Stored items:
----------------
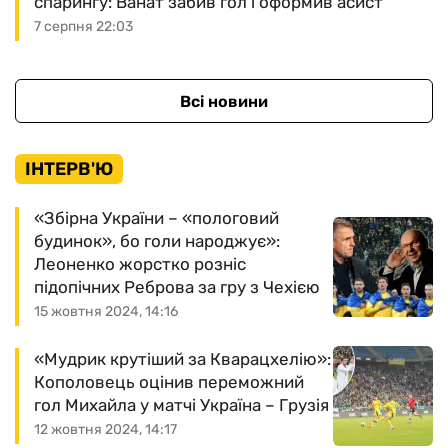
спарингу: Ванат забив гол і оформив асист
7 серпня 22:03
Всі новини
ІНТЕРВ'Ю
«Збірна України – «пологовий
будинок», бо голи народжує»:
Леоненко жорстко розніс
підопічних Реброва за гру з Чехією
15 жовтня 2024, 14:16
«Мудрик крутіший за Кварацхелію»:
Кополовець оцінив переможний
гол Михайла у матчі Україна – Грузія
12 жовтня 2024, 14:17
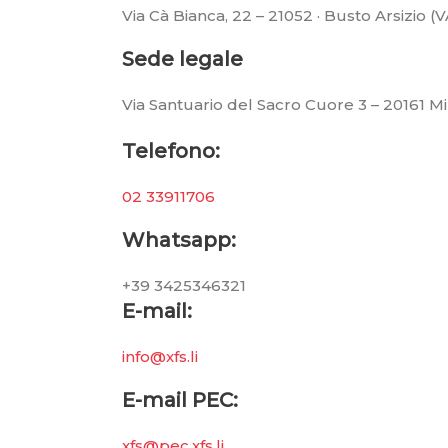
Via Cà Bianca, 22 – 21052 · Busto Arsizio (V
Sede legale
Via Santuario del Sacro Cuore 3 – 20161 Mi
Telefono:
02 33911706
Whatsapp:
+39 3425346321
E-mail:
info@xfs.li
E-mail PEC:
xfs@pec.xfs.li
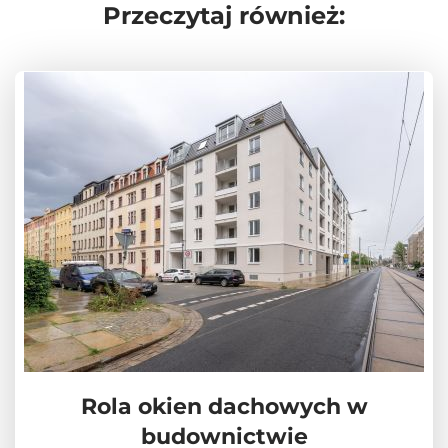
Przeczytaj również:
Rola okien dachowych w
budownictwie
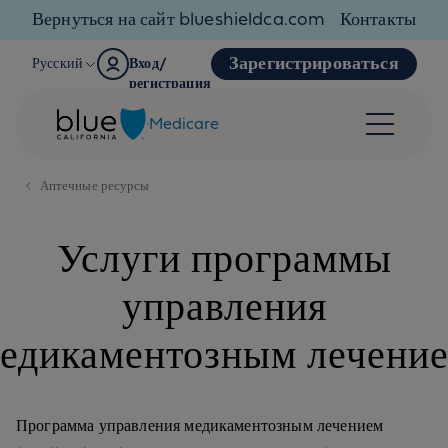
Skip to content
Вернуться на сайт blueshieldca.com
Контакты
Зарегистрироваться
Русский
Вход/
регистрация
Medicare
Аптечные ресурсы
Услуги программы
управления
едикаментозным лечени
Программа управления медикаментозным лечением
----------------
### About this exercise:
A faithful copy of all the records is required, with the pictures left out.

### Response box:
спарингу: Ванат забив гол і оформив асист
7 серпня 22:03
Всі новини
ІНТЕРВ'Ю
«Збірна України – «пологовий
будинок», бо голи народжує»:
Леоненко жорстко розніс
підопічних Реброва за гру з Чехією
15 жовтня 2024, 14:16
«Мудрик крутіший за Кварацхелію»:
Кополовець оцінив переможний
гол Михайла у матчі Україна – Грузія
12 жовтня 2024, 14:17
Via Cà Bianca, 22 – 21052 · Busto Arsizio (V
Sede legale
Via Santuario del Sacro Cuore 3 – 20161 Mi
Telefono:
02 33911706
Whatsapp:
+39 3425346321
E-mail:
info@xfs.li
E-mail PEC:
xfs@pec.xfs.li
Przeczytaj również:
Rola okien dachowych w
budownictwie
Skip to content
Вернуться на сайт blueshieldca.com
Контакты
Зарегистрироваться
Русский
Вход/
регистрация
Medicare
Аптечные ресурсы
Услуги программы
управления
едикаментозным лечени
Программа управления медикаментозным лечением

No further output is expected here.